Getestet wurde in der PISA Studie vor allem das Leseverständnis. Eigentlich sollte man erwarten, dass Schüler nach zehn Schuljahren den Umgang mit Texten beherrschen. Wird an deutschen Schulen zu wenig gelesen?

Nein, es wird zu wenig verstanden. Ich erinnere mich - um beim Leseverständnis zu bleiben - da noch mit Grausen an die eigene Schulzeit, wo es darum ging, einem Gedicht nach „Schema F“ Gewalt anzutun, um ihm mit Hilfe von Stilmitteln und bestimmten (vorgegebenen) Vorgehensweisen eine vermeintliche Aussage zu unterstellen. Eigener Phantasie und Einfühlungsvermögen wurden dabei von vornherein Grenzen gesetzt. Solche antrainierten Verhaltensweisen, nämlich die Suche nach der Patentmethode für die Lösung und anschließendes Abspulen des für 'richtig erkannten Lösungsweges, können dann von den Schülern nicht mehr überwunden werden.

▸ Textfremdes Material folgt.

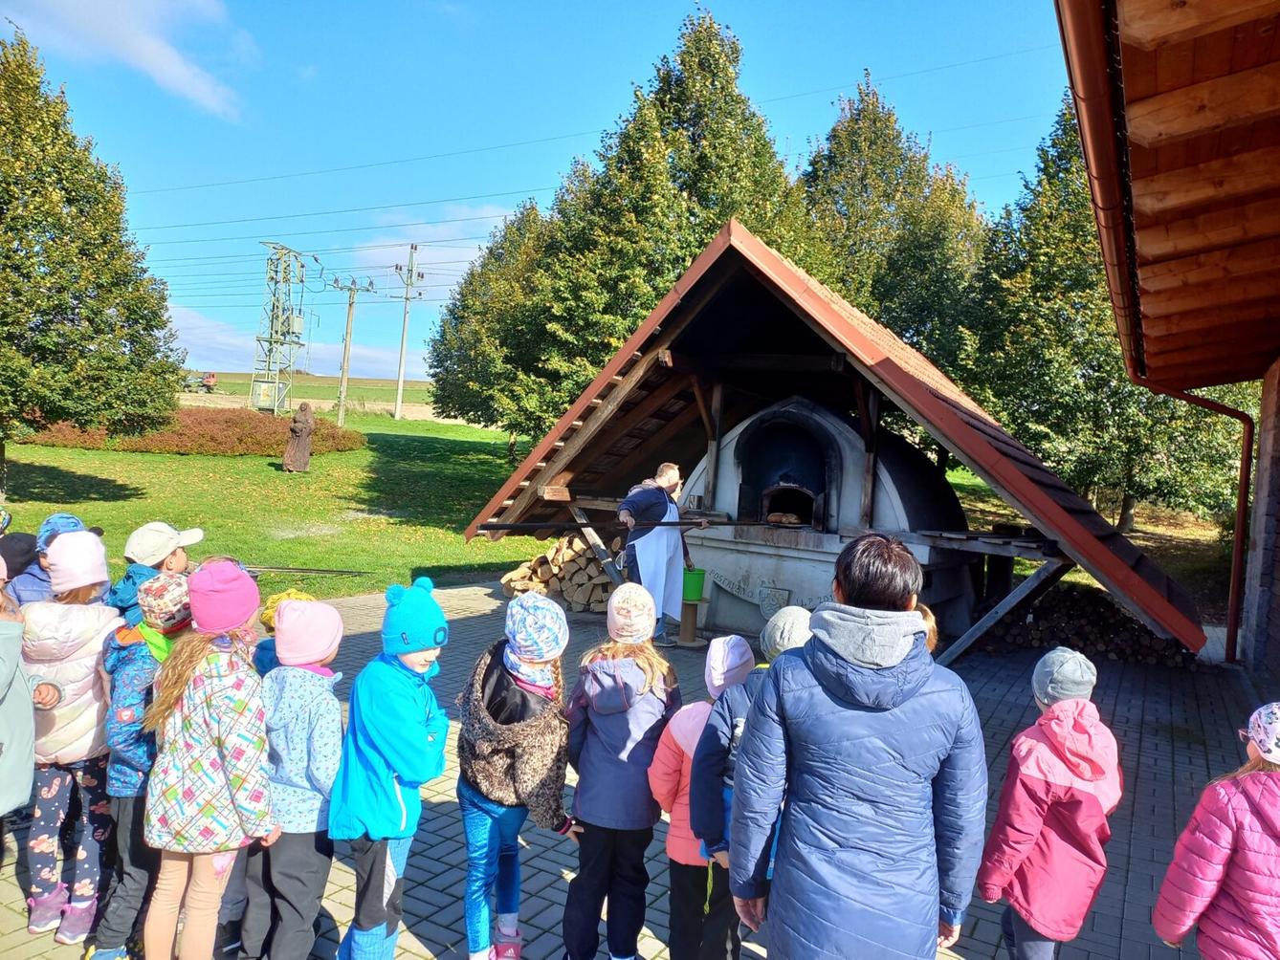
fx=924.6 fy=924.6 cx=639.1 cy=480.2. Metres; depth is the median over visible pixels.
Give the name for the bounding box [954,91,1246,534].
tree
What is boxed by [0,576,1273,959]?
brick pavement
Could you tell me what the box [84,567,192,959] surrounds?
child
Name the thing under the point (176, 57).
cloud
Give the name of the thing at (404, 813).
child
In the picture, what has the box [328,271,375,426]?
utility pole
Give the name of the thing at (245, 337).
cloud
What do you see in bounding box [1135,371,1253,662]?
drainpipe
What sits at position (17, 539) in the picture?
child
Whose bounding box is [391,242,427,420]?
utility pole
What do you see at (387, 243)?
cloud
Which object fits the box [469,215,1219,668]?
shelter
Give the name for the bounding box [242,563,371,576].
pole
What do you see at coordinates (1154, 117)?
building
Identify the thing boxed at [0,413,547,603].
lawn
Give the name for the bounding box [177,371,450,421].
field
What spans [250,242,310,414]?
lattice tower
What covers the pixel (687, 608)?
wooden stool
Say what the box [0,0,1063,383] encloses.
sky
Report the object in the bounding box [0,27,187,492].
tree
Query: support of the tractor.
on the field
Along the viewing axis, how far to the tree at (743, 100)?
18.16 m
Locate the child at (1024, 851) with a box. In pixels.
[975,650,1124,959]
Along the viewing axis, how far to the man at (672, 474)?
7.44 m
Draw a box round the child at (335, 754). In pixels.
[242,595,347,959]
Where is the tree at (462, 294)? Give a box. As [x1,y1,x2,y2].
[423,197,570,441]
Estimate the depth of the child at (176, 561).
4.29 m
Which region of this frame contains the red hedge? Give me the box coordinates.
[15,407,368,456]
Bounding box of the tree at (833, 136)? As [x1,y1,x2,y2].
[794,77,991,367]
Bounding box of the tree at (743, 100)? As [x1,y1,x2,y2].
[439,7,808,442]
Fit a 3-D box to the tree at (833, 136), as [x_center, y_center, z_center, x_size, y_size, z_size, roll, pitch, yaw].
[6.115,-4.885,23.585,6.294,9.976,6.279,4,3,31]
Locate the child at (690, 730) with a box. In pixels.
[648,637,754,959]
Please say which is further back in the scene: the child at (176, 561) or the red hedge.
the red hedge
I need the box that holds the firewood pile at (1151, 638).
[982,583,1195,668]
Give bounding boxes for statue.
[281,402,315,472]
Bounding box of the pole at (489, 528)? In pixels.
[468,516,795,531]
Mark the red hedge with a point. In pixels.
(231, 439)
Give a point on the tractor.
(210, 378)
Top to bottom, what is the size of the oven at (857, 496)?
2.414 m
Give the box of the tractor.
[179,370,219,392]
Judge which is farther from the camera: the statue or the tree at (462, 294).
the tree at (462, 294)
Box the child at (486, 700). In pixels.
[457,590,581,959]
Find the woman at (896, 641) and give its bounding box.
[727,530,989,959]
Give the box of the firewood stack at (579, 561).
[498,532,613,614]
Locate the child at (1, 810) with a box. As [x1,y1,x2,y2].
[0,552,38,830]
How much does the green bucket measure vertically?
0.281 m
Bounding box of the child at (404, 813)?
[328,575,451,959]
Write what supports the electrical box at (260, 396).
attached to the lattice tower
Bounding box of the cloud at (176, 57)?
[1,0,257,117]
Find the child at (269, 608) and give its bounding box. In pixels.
[251,589,316,674]
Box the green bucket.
[681,567,706,600]
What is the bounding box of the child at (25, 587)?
[8,511,89,604]
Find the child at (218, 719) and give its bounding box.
[140,555,277,959]
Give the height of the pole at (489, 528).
0.104 m
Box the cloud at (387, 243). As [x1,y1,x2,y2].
[347,203,521,274]
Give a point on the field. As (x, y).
(314, 402)
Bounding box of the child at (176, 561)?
[107,522,201,625]
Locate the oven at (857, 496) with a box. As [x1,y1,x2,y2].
[680,395,973,646]
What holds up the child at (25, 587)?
on the brick pavement
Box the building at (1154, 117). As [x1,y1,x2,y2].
[1053,0,1279,693]
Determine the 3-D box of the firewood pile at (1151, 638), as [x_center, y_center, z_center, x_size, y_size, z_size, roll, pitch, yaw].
[4.292,1.439,9.042,2.018,0.646,1.043,4,3,31]
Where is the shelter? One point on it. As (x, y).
(878, 375)
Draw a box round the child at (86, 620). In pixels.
[21,532,124,951]
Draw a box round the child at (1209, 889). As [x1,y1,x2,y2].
[1154,706,1279,959]
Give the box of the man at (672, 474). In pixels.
[613,462,688,644]
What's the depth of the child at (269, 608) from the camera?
3.69 m
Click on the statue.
(305, 429)
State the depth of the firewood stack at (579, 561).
9.84 m
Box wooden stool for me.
[676,597,707,645]
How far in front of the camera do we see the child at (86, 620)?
3.34 m
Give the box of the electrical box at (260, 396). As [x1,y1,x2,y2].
[251,378,280,411]
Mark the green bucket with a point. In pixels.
(690, 595)
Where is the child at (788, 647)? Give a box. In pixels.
[683,614,816,959]
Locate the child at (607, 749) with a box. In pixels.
[561,585,681,959]
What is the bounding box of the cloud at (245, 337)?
[169,307,422,380]
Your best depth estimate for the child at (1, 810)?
3.01 m
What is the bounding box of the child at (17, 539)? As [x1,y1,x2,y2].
[0,529,42,603]
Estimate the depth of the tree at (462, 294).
23.38 m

Wie Sie gerade schon sagten, hat die Studie gezeigt, dass Unterricht nicht bei der Wissensvermittlung aufhören darf - das Verstehen des Schulstoffs und die praktische Anwendung sind genauso wichtig. Wird an unseren Schulen das Lernen fürs Leben vernachlässigt?

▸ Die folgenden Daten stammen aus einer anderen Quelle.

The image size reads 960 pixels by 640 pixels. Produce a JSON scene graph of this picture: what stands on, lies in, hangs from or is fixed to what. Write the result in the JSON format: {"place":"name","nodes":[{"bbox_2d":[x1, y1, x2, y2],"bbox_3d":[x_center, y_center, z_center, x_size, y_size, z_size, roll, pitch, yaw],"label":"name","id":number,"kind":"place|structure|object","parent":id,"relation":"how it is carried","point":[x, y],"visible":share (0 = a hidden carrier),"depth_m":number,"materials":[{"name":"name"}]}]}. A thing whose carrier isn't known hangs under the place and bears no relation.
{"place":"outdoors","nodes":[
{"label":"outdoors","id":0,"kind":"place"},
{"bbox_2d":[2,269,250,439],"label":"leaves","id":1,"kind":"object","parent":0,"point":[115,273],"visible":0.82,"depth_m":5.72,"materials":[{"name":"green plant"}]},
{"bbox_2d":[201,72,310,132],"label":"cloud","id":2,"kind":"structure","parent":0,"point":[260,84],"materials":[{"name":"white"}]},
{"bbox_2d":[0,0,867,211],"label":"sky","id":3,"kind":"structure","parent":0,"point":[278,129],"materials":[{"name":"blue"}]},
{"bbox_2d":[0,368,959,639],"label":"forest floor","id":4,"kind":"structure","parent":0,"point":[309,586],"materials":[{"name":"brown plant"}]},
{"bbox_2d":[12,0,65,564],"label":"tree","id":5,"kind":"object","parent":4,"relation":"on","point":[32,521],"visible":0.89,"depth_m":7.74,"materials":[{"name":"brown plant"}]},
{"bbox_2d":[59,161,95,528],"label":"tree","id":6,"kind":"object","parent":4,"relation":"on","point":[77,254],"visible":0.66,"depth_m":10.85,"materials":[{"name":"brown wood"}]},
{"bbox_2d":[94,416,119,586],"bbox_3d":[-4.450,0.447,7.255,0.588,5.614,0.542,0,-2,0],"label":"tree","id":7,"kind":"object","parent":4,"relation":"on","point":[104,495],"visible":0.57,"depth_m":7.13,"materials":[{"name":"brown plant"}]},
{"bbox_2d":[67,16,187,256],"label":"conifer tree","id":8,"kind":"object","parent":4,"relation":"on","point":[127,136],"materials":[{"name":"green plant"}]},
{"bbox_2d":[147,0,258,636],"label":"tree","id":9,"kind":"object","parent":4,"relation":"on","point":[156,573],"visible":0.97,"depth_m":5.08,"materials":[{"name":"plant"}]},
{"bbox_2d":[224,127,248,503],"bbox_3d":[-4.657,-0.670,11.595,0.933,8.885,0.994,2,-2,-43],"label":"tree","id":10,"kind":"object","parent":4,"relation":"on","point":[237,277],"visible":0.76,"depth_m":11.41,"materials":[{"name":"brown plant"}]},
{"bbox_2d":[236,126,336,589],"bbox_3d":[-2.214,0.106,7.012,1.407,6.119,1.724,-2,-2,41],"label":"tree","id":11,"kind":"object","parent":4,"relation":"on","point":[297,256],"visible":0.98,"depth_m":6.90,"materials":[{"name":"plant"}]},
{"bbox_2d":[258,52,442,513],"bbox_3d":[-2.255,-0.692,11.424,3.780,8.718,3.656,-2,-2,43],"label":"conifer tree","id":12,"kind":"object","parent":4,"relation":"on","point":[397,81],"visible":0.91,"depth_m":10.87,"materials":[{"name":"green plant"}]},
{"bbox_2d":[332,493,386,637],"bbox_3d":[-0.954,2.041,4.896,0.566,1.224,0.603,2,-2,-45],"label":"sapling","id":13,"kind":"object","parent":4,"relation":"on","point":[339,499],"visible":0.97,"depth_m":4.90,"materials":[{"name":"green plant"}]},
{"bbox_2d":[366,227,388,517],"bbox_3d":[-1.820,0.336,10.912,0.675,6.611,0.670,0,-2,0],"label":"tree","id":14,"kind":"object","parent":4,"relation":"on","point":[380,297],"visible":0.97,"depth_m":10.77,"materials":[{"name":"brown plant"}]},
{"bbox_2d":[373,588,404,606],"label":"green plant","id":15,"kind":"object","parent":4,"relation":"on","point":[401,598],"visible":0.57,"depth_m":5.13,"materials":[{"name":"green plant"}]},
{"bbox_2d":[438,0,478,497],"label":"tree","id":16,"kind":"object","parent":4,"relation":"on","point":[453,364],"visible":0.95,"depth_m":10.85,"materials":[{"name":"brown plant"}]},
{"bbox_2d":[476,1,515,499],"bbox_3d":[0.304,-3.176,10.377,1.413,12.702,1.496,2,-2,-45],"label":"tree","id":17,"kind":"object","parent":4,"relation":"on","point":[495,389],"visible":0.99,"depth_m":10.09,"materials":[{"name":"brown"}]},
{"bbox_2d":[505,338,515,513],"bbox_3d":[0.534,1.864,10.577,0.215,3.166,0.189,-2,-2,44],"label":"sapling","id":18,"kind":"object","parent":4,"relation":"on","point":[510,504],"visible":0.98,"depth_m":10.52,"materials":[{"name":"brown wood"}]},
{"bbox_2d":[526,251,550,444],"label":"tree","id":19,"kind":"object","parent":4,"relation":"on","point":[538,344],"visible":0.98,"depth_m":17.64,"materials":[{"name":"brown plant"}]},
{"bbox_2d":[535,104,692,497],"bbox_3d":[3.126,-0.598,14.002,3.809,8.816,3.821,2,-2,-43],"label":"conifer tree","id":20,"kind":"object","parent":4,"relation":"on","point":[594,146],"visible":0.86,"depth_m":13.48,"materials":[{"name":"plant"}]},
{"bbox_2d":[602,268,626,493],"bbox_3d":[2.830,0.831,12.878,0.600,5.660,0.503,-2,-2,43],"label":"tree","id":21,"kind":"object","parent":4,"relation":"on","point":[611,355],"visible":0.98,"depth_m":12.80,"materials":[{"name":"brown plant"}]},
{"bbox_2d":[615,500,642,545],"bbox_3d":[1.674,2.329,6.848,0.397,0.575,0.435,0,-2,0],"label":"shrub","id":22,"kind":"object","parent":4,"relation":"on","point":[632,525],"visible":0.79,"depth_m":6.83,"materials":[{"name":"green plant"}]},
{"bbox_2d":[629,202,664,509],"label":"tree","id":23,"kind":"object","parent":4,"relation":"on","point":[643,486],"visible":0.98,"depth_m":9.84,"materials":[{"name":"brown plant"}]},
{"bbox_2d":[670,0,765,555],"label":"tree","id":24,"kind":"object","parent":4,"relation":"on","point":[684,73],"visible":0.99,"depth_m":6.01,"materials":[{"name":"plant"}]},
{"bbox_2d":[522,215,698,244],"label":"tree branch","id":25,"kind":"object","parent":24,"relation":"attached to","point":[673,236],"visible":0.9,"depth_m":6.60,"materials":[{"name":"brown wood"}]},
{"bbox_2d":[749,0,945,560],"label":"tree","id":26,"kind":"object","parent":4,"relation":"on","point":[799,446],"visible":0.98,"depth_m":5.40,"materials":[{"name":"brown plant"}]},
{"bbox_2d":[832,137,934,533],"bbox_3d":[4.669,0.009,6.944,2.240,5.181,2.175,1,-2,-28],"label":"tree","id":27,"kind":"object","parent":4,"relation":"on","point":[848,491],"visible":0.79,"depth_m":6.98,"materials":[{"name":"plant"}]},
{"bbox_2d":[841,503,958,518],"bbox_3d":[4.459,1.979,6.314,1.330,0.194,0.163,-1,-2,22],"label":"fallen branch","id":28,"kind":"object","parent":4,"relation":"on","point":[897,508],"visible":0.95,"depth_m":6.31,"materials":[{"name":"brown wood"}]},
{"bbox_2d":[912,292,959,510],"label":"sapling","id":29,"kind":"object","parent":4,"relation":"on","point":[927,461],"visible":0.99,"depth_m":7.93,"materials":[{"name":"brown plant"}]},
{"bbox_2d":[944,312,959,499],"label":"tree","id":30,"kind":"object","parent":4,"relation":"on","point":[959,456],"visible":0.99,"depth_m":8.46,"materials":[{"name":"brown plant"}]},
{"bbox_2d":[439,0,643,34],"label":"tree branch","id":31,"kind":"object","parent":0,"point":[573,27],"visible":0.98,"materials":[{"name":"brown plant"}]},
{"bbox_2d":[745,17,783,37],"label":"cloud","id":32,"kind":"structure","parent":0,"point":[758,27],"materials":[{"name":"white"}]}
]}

O ja. Zu den, wie sie der SPIEGEL nannte, „Texten ohne Welt“ gesellen sich in anderen Fächern „Fakten ohne Bezug zum Leben“. Und das ist ein Problem - nicht nur für deutsche Schüler und Schulen im internationalen Vergleich, sondern auch für unseren Wirtschaftsstandort. Bundeskanzler Gerhard Schröder hatte völlig recht, als er in seiner ersten Regierungserklärung sagte, dass Bildung und Ausbildung die wichtigen Ressourcen in unserem rohstoffarmen Land sind. In diesem Sinne vermittelt PISA hoffentlich einen heilsamen Schock. Mit der Idee, individuelle Fähigkeiten und nicht bloß Wissen zu vermitteln, lässt sich für alle Schüler quer durch alle Leistungsfähigkeiten ein gewaltiger Schritt in Richtung auf Lebensfähigkeit in einer schnellebigen Zeit tun.